*** Opening COLLECTED DATA ***
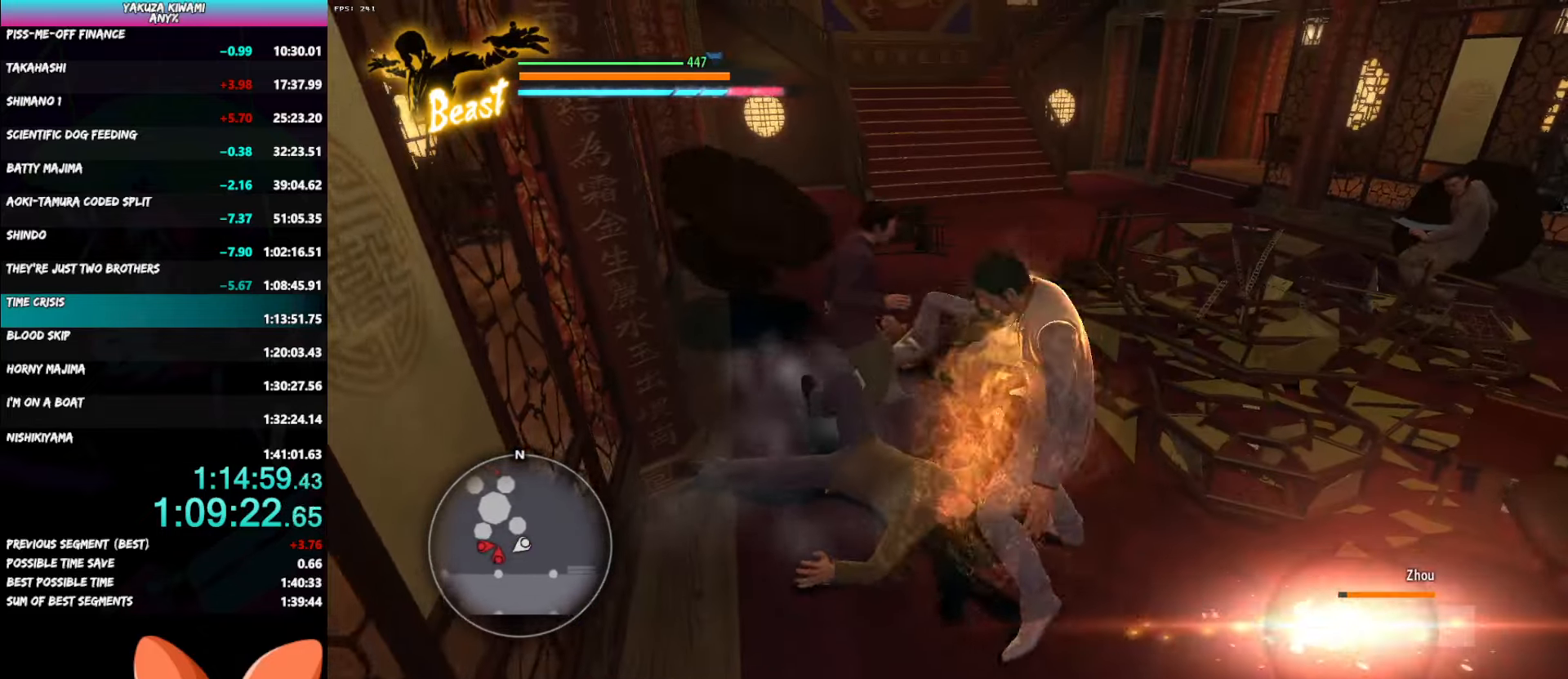
{"buttons": ["DPAD_UP"], "left_stick": "center", "right_stick": "center", "button_events": [[283, "DPAD_UP", "down"]]}
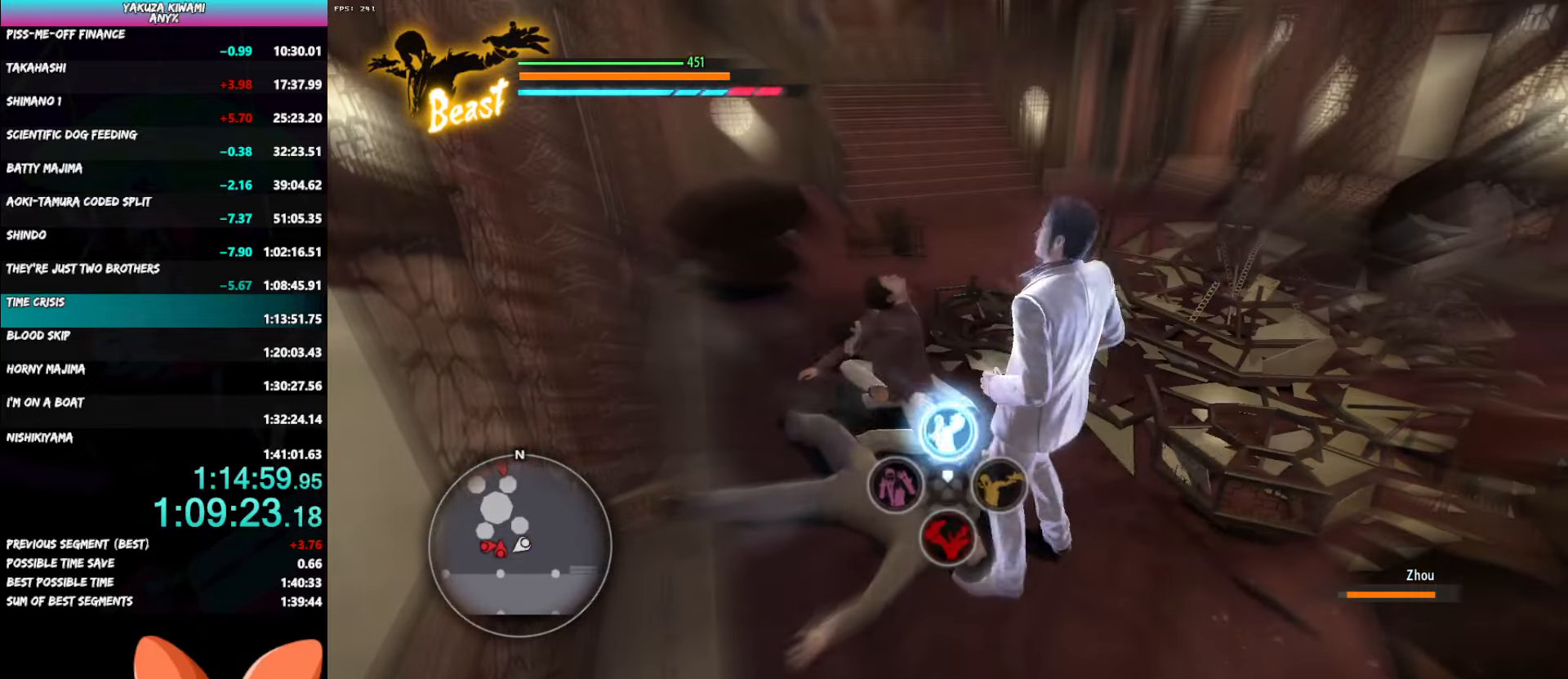
{"buttons": [], "left_stick": "down", "right_stick": "center", "button_events": [[100, "DPAD_UP", "up"]]}
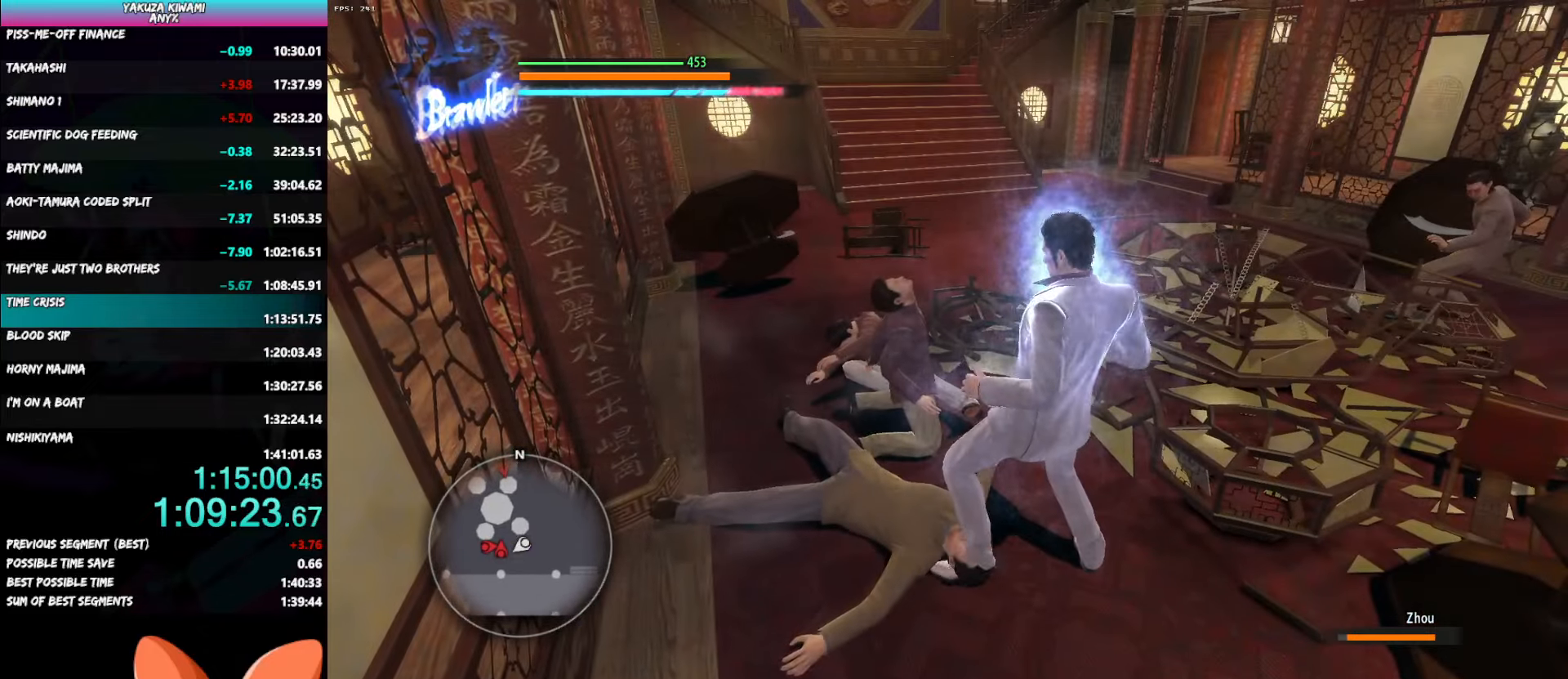
{"buttons": [], "left_stick": "down", "right_stick": "center", "button_events": []}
*** Closing COLLECTED DATA ***
▶ **EXERCISE DIRECTIONS**: Drop the images; restate the listing exactly.

▶ **RESPONSE TO THIS EXERCISE**:
{"buttons": ["DPAD_UP"], "left_stick": "center", "right_stick": "center", "button_events": [[283, "DPAD_UP", "down"]]}
{"buttons": [], "left_stick": "down", "right_stick": "center", "button_events": [[100, "DPAD_UP", "up"]]}
{"buttons": [], "left_stick": "down", "right_stick": "center", "button_events": []}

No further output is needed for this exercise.